Ann Isla: Abstract
Sustainable development and Poverty Creation
My paper takes up a case study connecting two crises, the debt crisis
and the ecological crisis. It assesses the implementation of sustainable
development and women in development in Costa Rica's rain forest, through
Canada/Costa Rica debt-for-nature investment. Debt-for-nature policy designers
forbid governments to receive debt titles directly -- debt titles must
be donated to Non-government Organizations (NGOs). In the Canada/Costa
Rica case, funds were channeled to the National Institute for Biodiversity
(INBio) of Costa Rica and the World Wildlife Fund-Canada (WWF-C).
Half of funds went to INBio which has reduced nature to fragments; devalued
local communities as ecological authority and plundered their means of
livelihood; devalued local community knowledge in order to appropriate
it; received large social investments for private gains; promoted re-colonization.
The other half went to the WWF-C which has developed a unique land management
and planning project in Arenal Conservation Area (ACA) -- Tilaran: The
Arenal Project. This project has redefined biodiversity as natural capital
establishing market prices for forests, biological diversity and water;
broken the community relationship with nature by enclosing community land
and making community members intruders and criminals; and entrenched community
members in the world market as workers in micro-enterprises.
The WWF-C also organizes micro-enterprises all over Costa Rica. In the
Arenal Conservation Area, the WWF-C in collaboration with ANDAR de Costa
Rica (a Costa Rican NGO that uses Dutch funds) organized the Abanico Medicinal
Plant and Organic Agriculture micro-enterprise as part of a women in development
program whose aim is gender equity. As biodiversity and women's non-wage
labour comprise the support system that local communities rely upon for
survival, micro-enterprise for women’s equality has become a war on subsistence.

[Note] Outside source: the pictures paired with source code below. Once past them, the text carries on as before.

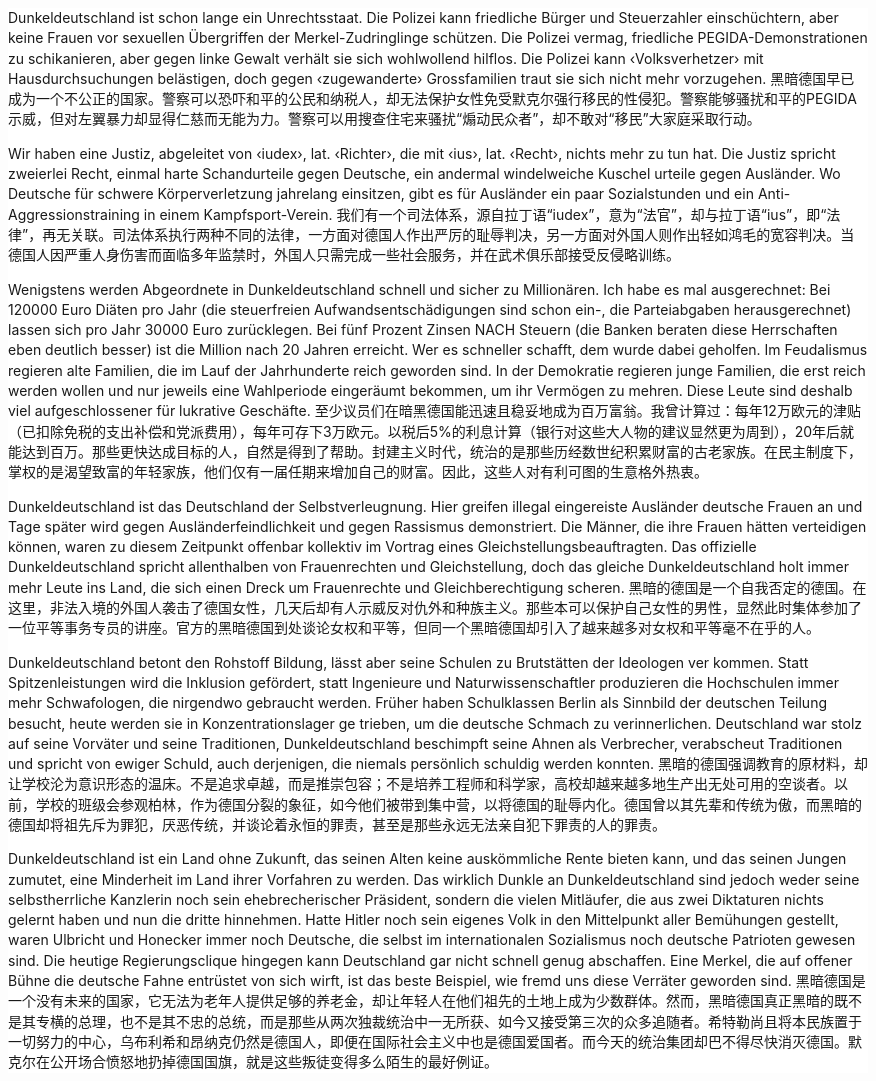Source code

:Dunkeldeutschland ist schon lange ein Unrechtsstaat. Die Polizei kann friedliche Bürger und Steuerzahler einschüchtern, aber keine Frauen vor sexuellen Übergriffen der Merkel-Zudringlinge schützen. Die Polizei vermag, friedliche PEGIDA-Demonstrationen zu schikanieren, aber gegen linke Gewalt verhält sie sich wohlwollend hilflos. Die Polizei kann ‹Volksverhetzer› mit Hausdurchsuchungen belästigen, doch gegen ‹zugewanderte› Grossfamilien traut sie sich nicht mehr vorzugehen.
黑暗德国早已成为一个不公正的国家。警察可以恐吓和平的公民和纳税人，却无法保护女性免受默克尔强行移民的性侵犯。警察能够骚扰和平的PEGIDA示威，但对左翼暴力却显得仁慈而无能为力。警察可以用搜查住宅来骚扰“煽动民众者”，却不敢对“移民”大家庭采取行动。

Wir haben eine Justiz, abgeleitet von ‹iudex›, lat. ‹Richter›, die mit ‹ius›, lat. ‹Recht›, nichts mehr zu tun hat. Die Justiz spricht zweierlei Recht, einmal harte Schandurteile gegen Deutsche, ein andermal windelweiche Kuschel urteile gegen Ausländer. Wo Deutsche für schwere Körperverletzung jahrelang einsitzen, gibt es für Ausländer ein paar Sozialstunden und ein Anti-Aggressionstraining in einem Kampfsport-Verein.
我们有一个司法体系，源自拉丁语“iudex”，意为“法官”，却与拉丁语“ius”，即“法律”，再无关联。司法体系执行两种不同的法律，一方面对德国人作出严厉的耻辱判决，另一方面对外国人则作出轻如鸿毛的宽容判决。当德国人因严重人身伤害而面临多年监禁时，外国人只需完成一些社会服务，并在武术俱乐部接受反侵略训练。

Wenigstens werden Abgeordnete in Dunkeldeutschland schnell und sicher zu Millionären. Ich habe es mal ausgerechnet: Bei 120000 Euro Diäten pro Jahr (die steuerfreien Aufwandsentschädigungen sind schon ein-, die Parteiabgaben herausgerechnet) lassen sich pro Jahr 30000 Euro zurücklegen. Bei fünf Prozent Zinsen NACH Steuern (die Banken beraten diese Herrschaften eben deutlich besser) ist die Million nach 20 Jahren erreicht. Wer es schneller schafft, dem wurde dabei geholfen. Im Feudalismus regieren alte Familien, die im Lauf der Jahrhunderte reich geworden sind. In der Demokratie regieren junge Familien, die erst reich werden wollen und nur jeweils eine Wahlperiode eingeräumt bekommen, um ihr Vermögen zu mehren. Diese Leute sind deshalb viel aufgeschlossener für lukrative Geschäfte.
至少议员们在暗黑德国能迅速且稳妥地成为百万富翁。我曾计算过：每年12万欧元的津贴（已扣除免税的支出补偿和党派费用），每年可存下3万欧元。以税后5%的利息计算（银行对这些大人物的建议显然更为周到），20年后就能达到百万。那些更快达成目标的人，自然是得到了帮助。封建主义时代，统治的是那些历经数世纪积累财富的古老家族。在民主制度下，掌权的是渴望致富的年轻家族，他们仅有一届任期来增加自己的财富。因此，这些人对有利可图的生意格外热衷。

Dunkeldeutschland ist das Deutschland der Selbstverleugnung. Hier greifen illegal eingereiste Ausländer deutsche Frauen an und Tage später wird gegen Ausländerfeindlichkeit und gegen Rassismus demonstriert. Die Männer, die ihre Frauen hätten verteidigen können, waren zu diesem Zeitpunkt offenbar kollektiv im Vortrag eines Gleichstellungsbeauftragten. Das offizielle Dunkeldeutschland spricht allenthalben von Frauenrechten und Gleichstellung, doch das gleiche Dunkeldeutschland holt immer mehr Leute ins Land, die sich einen Dreck um Frauenrechte und Gleichberechtigung scheren.
黑暗的德国是一个自我否定的德国。在这里，非法入境的外国人袭击了德国女性，几天后却有人示威反对仇外和种族主义。那些本可以保护自己女性的男性，显然此时集体参加了一位平等事务专员的讲座。官方的黑暗德国到处谈论女权和平等，但同一个黑暗德国却引入了越来越多对女权和平等毫不在乎的人。

Dunkeldeutschland betont den Rohstoff Bildung, lässt aber seine Schulen zu Brutstätten der Ideologen ver kommen. Statt Spitzenleistungen wird die Inklusion gefördert, statt Ingenieure und Naturwissenschaftler produzieren die Hochschulen immer mehr Schwafologen, die nirgendwo gebraucht werden. Früher haben Schulklassen Berlin als Sinnbild der deutschen Teilung besucht, heute werden sie in Konzentrationslager ge trieben, um die deutsche Schmach zu verinnerlichen. Deutschland war stolz auf seine Vorväter und seine Traditionen, Dunkeldeutschland beschimpft seine Ahnen als Verbrecher, verabscheut Traditionen und spricht von ewiger Schuld, auch derjenigen, die niemals persönlich schuldig werden konnten.
黑暗的德国强调教育的原材料，却让学校沦为意识形态的温床。不是追求卓越，而是推崇包容；不是培养工程师和科学家，高校却越来越多地生产出无处可用的空谈者。以前，学校的班级会参观柏林，作为德国分裂的象征，如今他们被带到集中营，以将德国的耻辱内化。德国曾以其先辈和传统为傲，而黑暗的德国却将祖先斥为罪犯，厌恶传统，并谈论着永恒的罪责，甚至是那些永远无法亲自犯下罪责的人的罪责。

Dunkeldeutschland ist ein Land ohne Zukunft, das seinen Alten keine auskömmliche Rente bieten kann, und das seinen Jungen zumutet, eine Minderheit im Land ihrer Vorfahren zu werden. Das wirklich Dunkle an Dunkeldeutschland sind jedoch weder seine selbstherrliche Kanzlerin noch sein ehebrecherischer Präsident, sondern die vielen Mitläufer, die aus zwei Diktaturen nichts gelernt haben und nun die dritte hinnehmen. Hatte Hitler noch sein eigenes Volk in den Mittelpunkt aller Bemühungen gestellt, waren Ulbricht und Honecker immer noch Deutsche, die selbst im internationalen Sozialismus noch deutsche Patrioten gewesen sind. Die heutige Regierungsclique hingegen kann Deutschland gar nicht schnell genug abschaffen. Eine Merkel, die auf offener Bühne die deutsche Fahne entrüstet von sich wirft, ist das beste Beispiel, wie fremd uns diese Verräter geworden sind.
黑暗德国是一个没有未来的国家，它无法为老年人提供足够的养老金，却让年轻人在他们祖先的土地上成为少数群体。然而，黑暗德国真正黑暗的既不是其专横的总理，也不是其不忠的总统，而是那些从两次独裁统治中一无所获、如今又接受第三次的众多追随者。希特勒尚且将本民族置于一切努力的中心，乌布利希和昂纳克仍然是德国人，即便在国际社会主义中也是德国爱国者。而今天的统治集团却巴不得尽快消灭德国。默克尔在公开场合愤怒地扔掉德国国旗，就是这些叛徒变得多么陌生的最好例证。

Thus the unstated aim of expanding industrialization and restructuring
capital accumulation worldwide underlies the stated concern for environmental
conservation and women's equality.
Biographical Information
Ana Isla is an Assistant Professor of Women's Studies and Sociology,
at Brock University, Canada. Her current research specialty and interests
are in: political economy, political ecology, The Commons, enclosure in
the 21th century, global issues, social justice, racism, economic development,
sustainable development, debt crisis, debt-for-nature swaps, poverty issues,
feminism, eco-feminism, women in development, Third World women, women’s
micro- enterprises, community organizing, the subsistence perspective,
the Gift economy, indigenous knowledge - the medicinal plant common knowledge,
biodiversity/biopiracy, eco-tourism, environmental NGOs.